CHRIST IN WINTER: Reflections on Faith & Life for the Years of Winter—WHY AND HOW I AM ANTI-ESTABLISHMENT [Sat, 6-24-23]
I’m one of the few men in our church—three or four on a normal Sunday, out of about fifty-- who wears a suit and tie to worship. I do it because I’m anti-establishment.
Don’t get me wrong; I do believe it’s okay to “come as you are.” One of the iconic moments early in our attendance at St. Mark’s was when two male ushers brought the offering up during the Doxology. One was wearing jeans and a white T-shirt. The other was wearing a suit and tie. It said so nicely that we include everybody.
The problem is: casualness in everything has become establishment. I am sometimes criticized for “dressing up.” That sort of criticism, either personally or on social media, is the essence of the establishment mentality, regardless of how “anti-establishment” you might look.
A friend of our daughter, Katie Kennedy, the author, sent a photo of her father as a young man in 1946, going to the movies with two of his friends. He’s 100 now, and she wanted to show that he hasn’t changed much. In the photo, the three young men are wearing suits and ties to go to the movies!
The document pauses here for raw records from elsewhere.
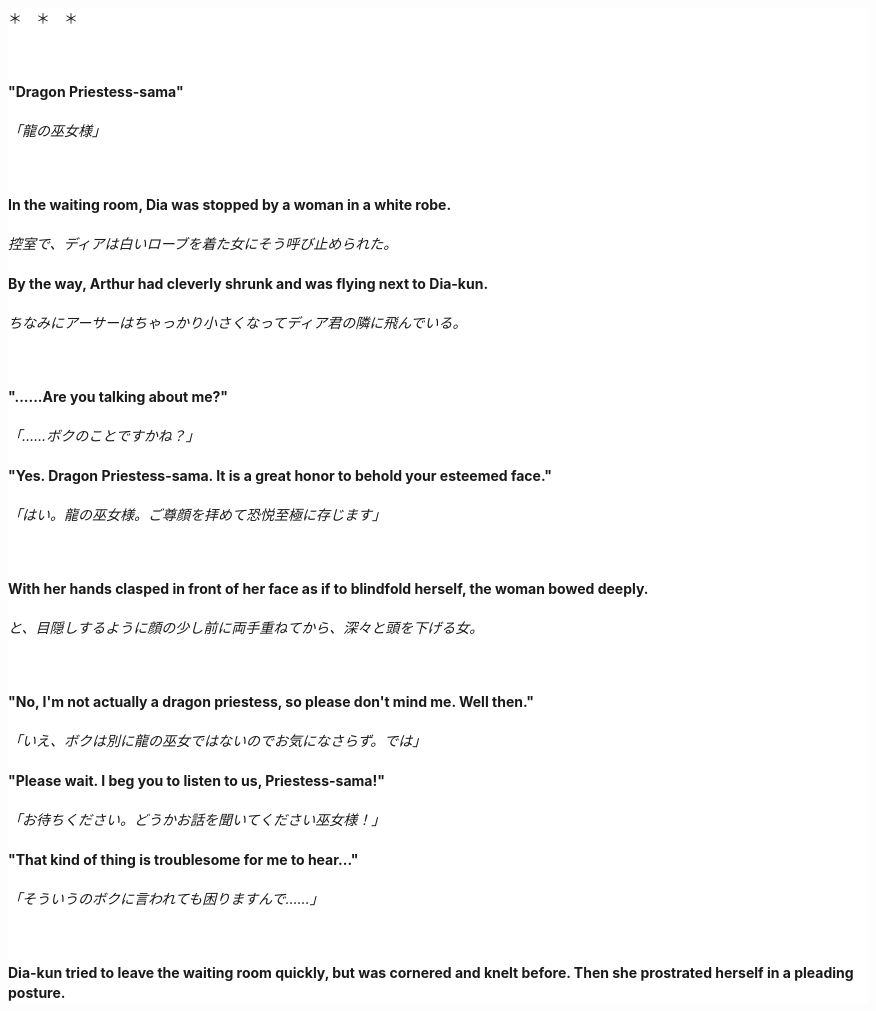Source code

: ＊　＊　＊

&nbsp;

#### "Dragon Priestess-sama"

*「龍の巫女様」*

&nbsp;

#### In the waiting room, Dia was stopped by a woman in a white robe.

*控室で、ディアは白いローブを着た女にそう呼び止められた。*

#### By the way, Arthur had cleverly shrunk and was flying next to Dia-kun.

*ちなみにアーサーはちゃっかり小さくなってディア君の隣に飛んでいる。*

&nbsp;

#### "......Are you talking about me?"

*「……ボクのことですかね？」*

#### "Yes. Dragon Priestess-sama. It is a great honor to behold your esteemed face."

*「はい。龍の巫女様。ご尊顔を拝めて恐悦至極に存じます」*

&nbsp;

#### With her hands clasped in front of her face as if to blindfold herself, the woman bowed deeply.

*と、目隠しするように顔の少し前に両手重ねてから、深々と頭を下げる女。*

&nbsp;

#### "No, I'm not actually a dragon priestess, so please don't mind me. Well then."

*「いえ、ボクは別に龍の巫女ではないのでお気になさらず。では」*

#### "Please wait. I beg you to listen to us, Priestess-sama!"

*「お待ちください。どうかお話を聞いてください巫女様！」*

#### "That kind of thing is troublesome for me to hear..."

*「そういうのボクに言われても困りますんで……」*

&nbsp;

#### Dia-kun tried to leave the waiting room quickly, but was cornered and knelt before. Then she prostrated herself in a pleading posture.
Look at all the public photos from back then, even outdoor venues like baseball games, and you’ll see the same thing—suits and ties and fedoras for men, dresses and high heels and fancy hats for women.
Back then, we all wanted to be part of the establishment—government, economy, education, church—part of the mainstream of society, so when we went out in public, we dressed like the leaders of business and education and government and church dressed, to show that we belonged.
Then came the 1960s… and Viet Nam. It was the people in suits who sent us to die in Viet Nam. We no longer wanted to be part of the establishment. So we went braless, and wore bell-bottoms and t-shirts with slogans, and flowers in our long hair.
I was a campus minister then. One day I was standing on campus, watching a student demonstration, with a woman friend who was very precise in all her ways. A “well endowed” student came toward us, wearing a t-shirt, and obviously braless. My friend said, “She just looks so disorganized.”
Precisely the point for those students!
So, little by little, even the most formal among us started dressing down. I’d walk down a hallway in an academic building and look into a classroom and be unable to tell the professor from the students.
It felt so free, so comfortable! Why not be casual all the time?
The problem is that there is always an establishment. The anti-establishment becomes the establishment.
When that happens, the only way to maintain your credibility as anti is to be more and more “extreme,” the favorite word of the world of entertainment, and to “double down,” the favorite phrase of politicians.
As everything becomes more extreme, everything becomes more divided. That’s today’s establishment.
Or…
…you can wear a suit and tie to church. To show that you are anti-establishment.